((
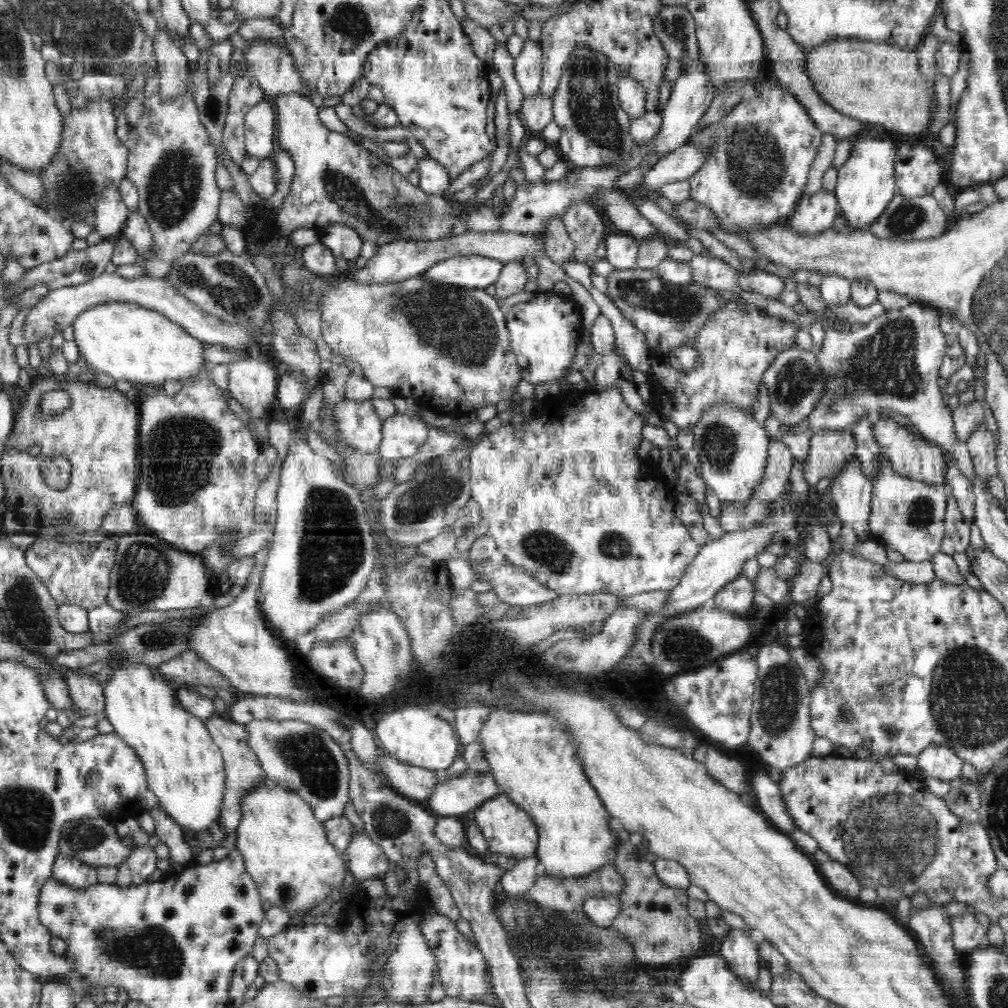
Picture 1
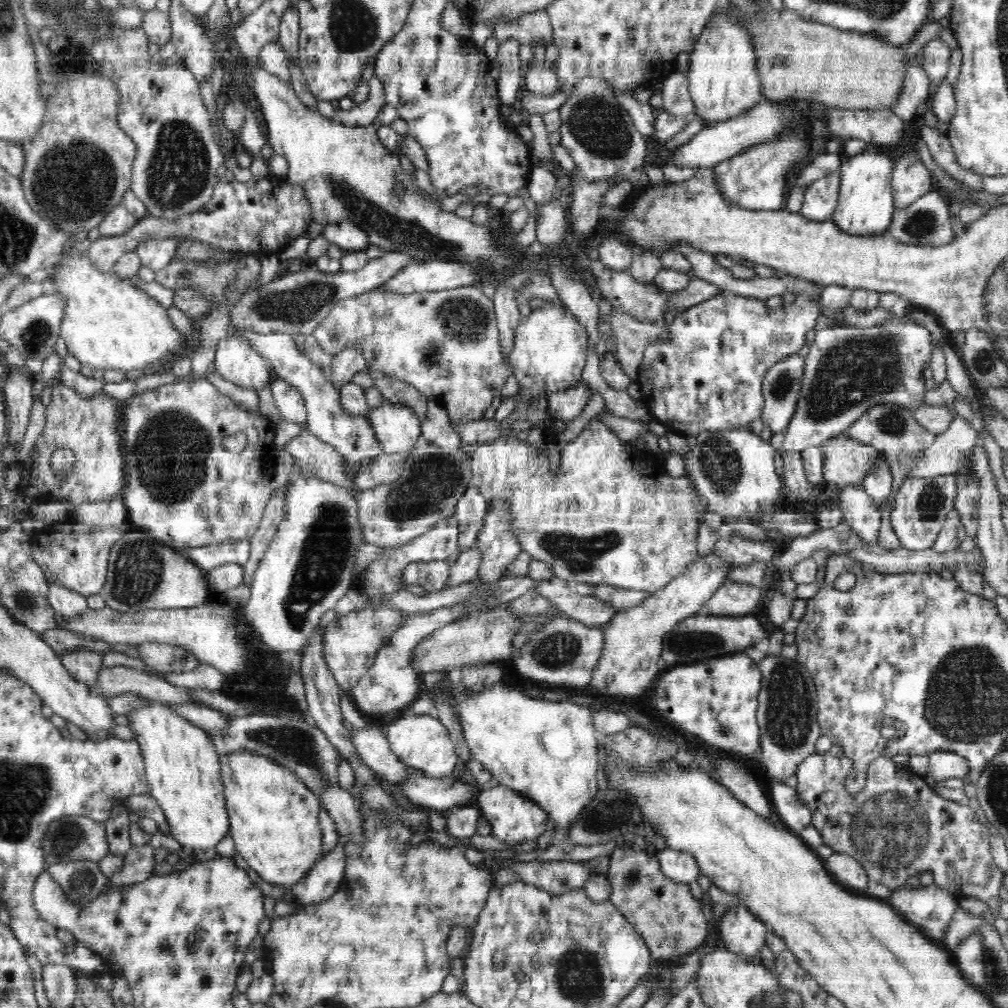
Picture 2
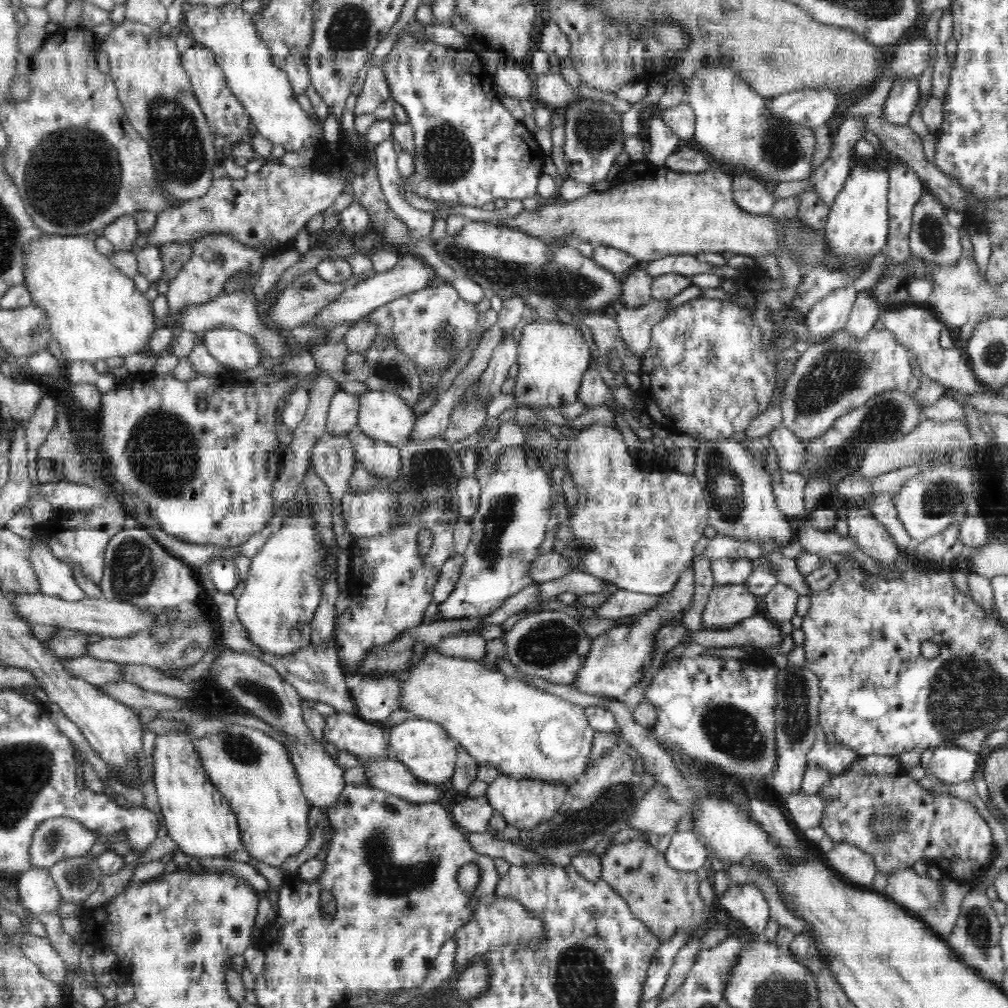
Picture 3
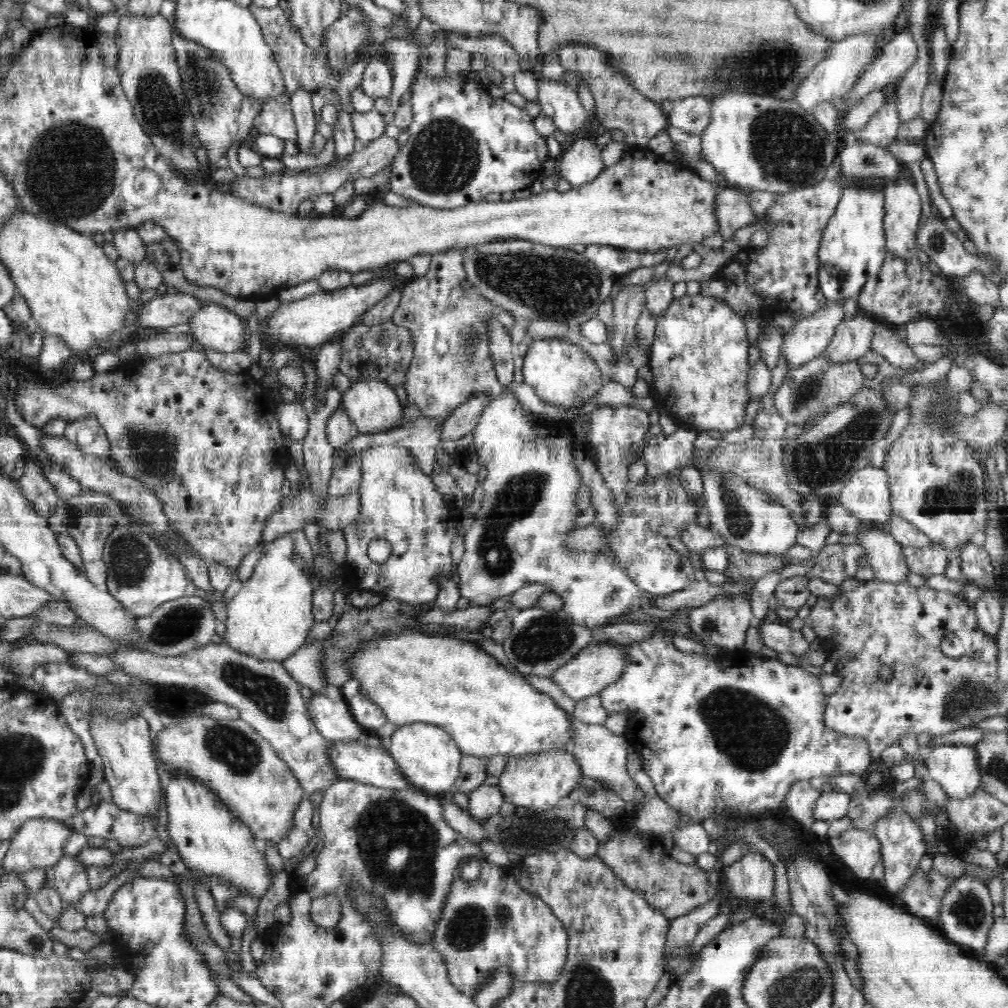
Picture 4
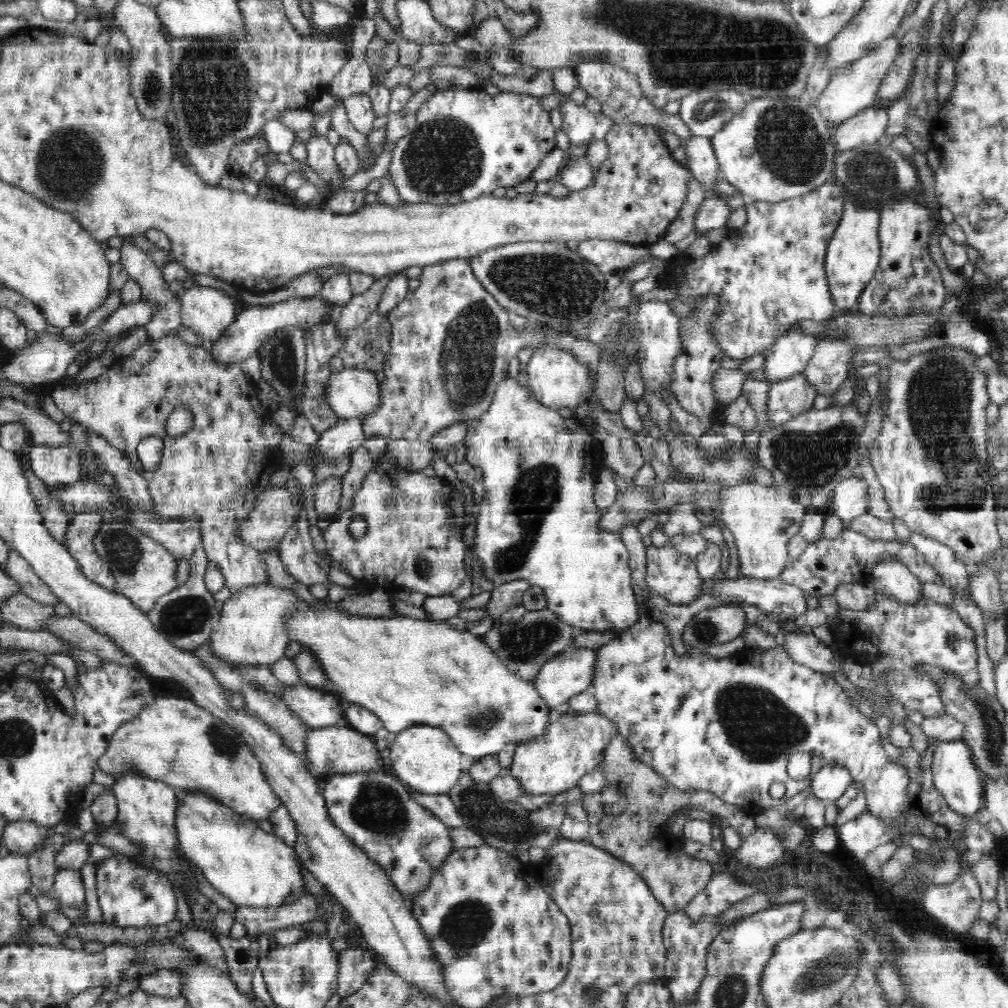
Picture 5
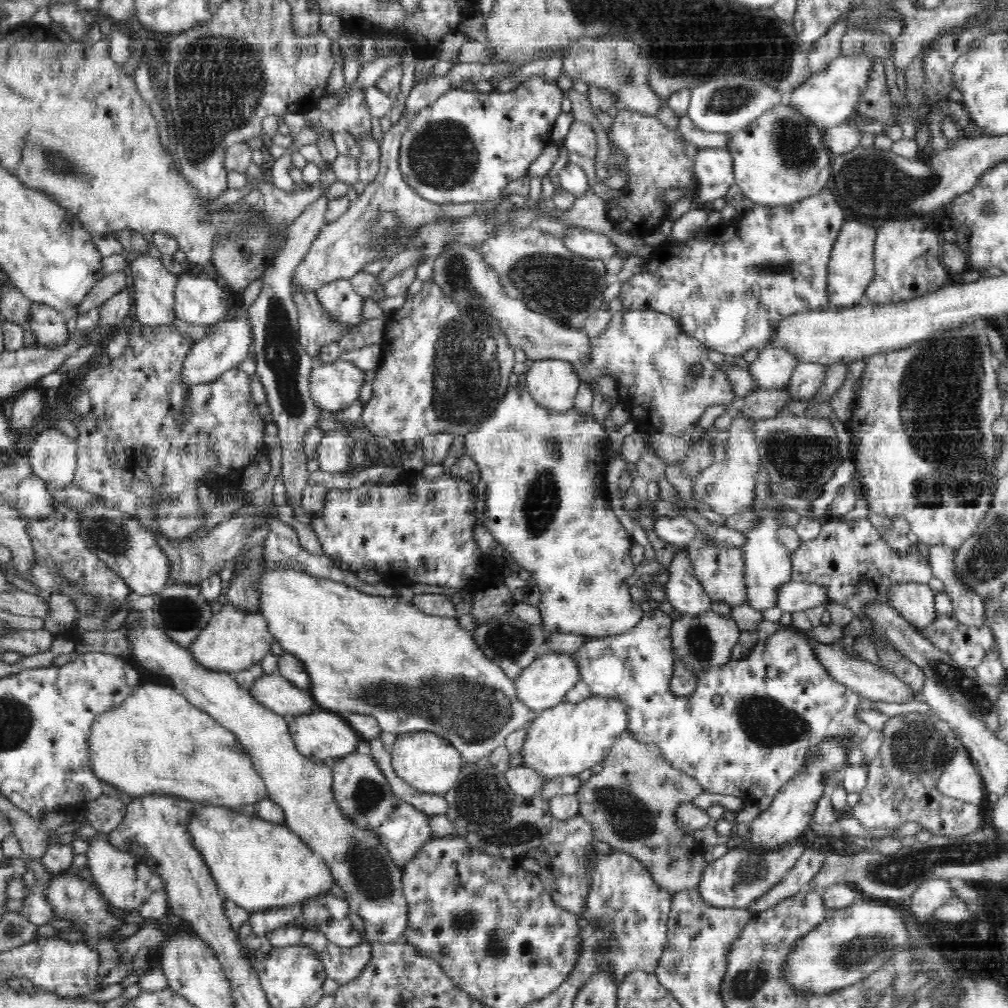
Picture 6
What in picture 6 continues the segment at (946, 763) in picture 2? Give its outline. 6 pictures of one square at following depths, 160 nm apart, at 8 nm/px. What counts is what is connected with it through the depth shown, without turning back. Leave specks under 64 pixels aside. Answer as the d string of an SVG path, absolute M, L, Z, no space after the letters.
))
## REQUIRED ACTION
A faithful copy of the data is required: each word kept, each picture omitted.

## EXERCISE OUTPUT
Picture 1
Picture 2
Picture 3
Picture 4
Picture 5
Picture 6
What in picture 6 continues the segment at (946, 763) in picture 2? Give its outline. 6 pictures of one square at following depths, 160 nm apart, at 8 nm/px. What counts is what is connected with it through the depth shown, without turning back. Leave specks under 64 pixels aside. Answer as the d string of an SVG path, absolute M, L, Z, no space after the letters.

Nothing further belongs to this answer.